Selected extract Start Marker

However Bragg (who can frankly be something of a plonker) then has to throw patriotism into the mix, even going so far as to have written a book called The Progressive Patriot. This seems absurd. As fellow stage-hog Chris Wood puts it on the band’s own website, “traditional music has never adhered to the constructed boundaries of a governing class. Nor should our sense of ourselves.” As another old beardy guy put it, the working class has no country. Moreover, it’s specifically in the context of folk music where this makes not more but less sense. Beyond the simply geographical ‘English folk’ is actually something of an oxymoron. Its original pre-industrial participants would have only held the haziest sense of themselves as English, like their music their identities would have been much more localised. Some folk traditions slip these boundaries altogether, such as the Cornish whose music more resembled the Bretons of North France. Yet, if taken geographically alone, we can talk of ‘English folk’. ‘Progressive patriot’ is the oxymoron.
Moreover, despite Bragg’s battlecry, the performance ultimately tries a little too hard to lose the whiteness tag and with it sometimes embraces a debased, multiplexy form of multiculturalism. Bragg’s introductory song, England Half English, is clearly intended lightheartedly but its insistence on equality through eating curry the one night then bubble and squeak the next feels irritatingly tokenistic. Buying a curry is merely consuming a culture, not interacting with it. Moreover, while the band were clearly chosen for their musical chops not their skin tones there was something of the ‘photo-op multiculturalism’ about the look of them and their mixture of ethic instruments – something slightly too reminiscent of Father Ted’s Anti Racist Slide Show.
Similarly, as seems to happen often at folk gigs, I found there to be far too much talking. This is something I normally find, but it’s normally confined to the audience. Of course you want folk gigs to be chatty and informal, but all the blather here puts you in mind of a nervous suitor on his first date. (Perhaps significantly, the Carthys talked the least and also played the most.) And the banner title, The Imagined Village was an ungainly mouthful which sounded suspiciously and unappealingly like a project. All of this seemed to dispel the very feeling they were trying to conjure. If this really was the music of our roots, our misplaced identity, why would we need an introductory essay to explain all that to us?

Selected extract End Marker
Stored data Start Marker

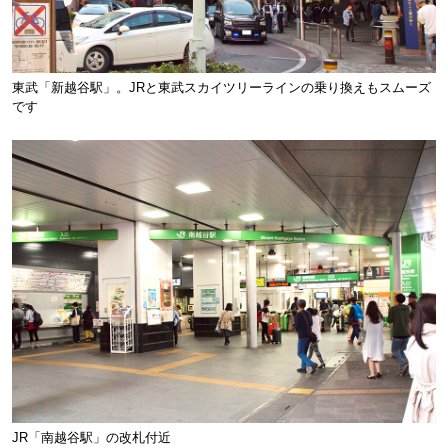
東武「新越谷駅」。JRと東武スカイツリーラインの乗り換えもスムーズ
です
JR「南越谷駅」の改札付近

Stored data End Marker
Stored data Start Marker

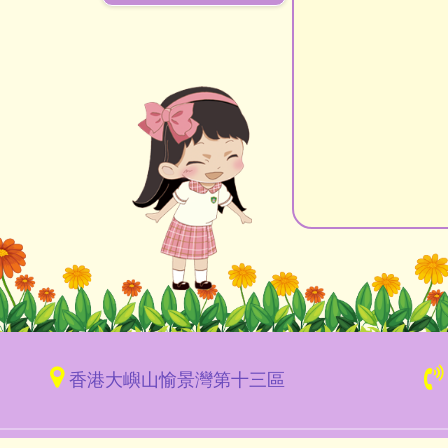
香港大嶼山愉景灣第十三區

Stored data End Marker

Exercise brief:
Resume the piece on The Imagined Village folk performance, picking up right after its final sentence.

Exercise output:
Something else I sometimes found cringey was the attempt to ‘update’ some of the old songs. This often reminded me of the more desperate devices by which schoolteachers would try to ‘reach’ their classes; “Hamlet was a Prince, which was like a Pop Star, only in the past” etc etc. Of course we don’t want folk music reverentially preserved, a task better given to embalmers than musicians. And apparently similar approaches can (and did) work well. Writing about contemporary subjects in the folk idiom can create an interesting frisson. For example, there’s Chris Woods’ song about a yuppie buying up a Cotswold’s cottage because it’s “quaint”, his 4x4 intruding into the folk idiom as his Gucci shoes do on the cottage floor. And adapting the essence of an old song into a new idiom can bring surprises to both, as Benjamin Zephaniah proves with Tam Lyn. But Bragg’s version of Hard Times of Old England ‘updates’ it by dropping contemporary references (Tescos, closing post offices) into an otherwise intact old folk number, and loses – in quite a literal sense – its integrity. It creates a disorienting kind of verbal collage best played for surreal or comic effect, like Pete Kennard cartoonishly sticking cruise missiles in Constable’s Haywain. (Oddly the only time this approach is attempted is for the CD cover/ gig poster image - see above.)
But all of that is to look at the flagon of ale as half-empty when it was equally half-full. Perhaps any gig with Martin Carthy aboard will have high points, but for every song that stumbled there was another which cut a rug. And as each new Starbucks opens it comes to feel more and more important to remind ourselves of a diverse landscape beneath such corporate uniformity. True, too many times that tradition has come to feel like faerie gold from one of the old tales, disappearing as soon as grasped. But I would contend it’s more like an irregular seam of gold - buried deep then shunted by subsequent events into an inaccessible seam, but real gold you can bite into.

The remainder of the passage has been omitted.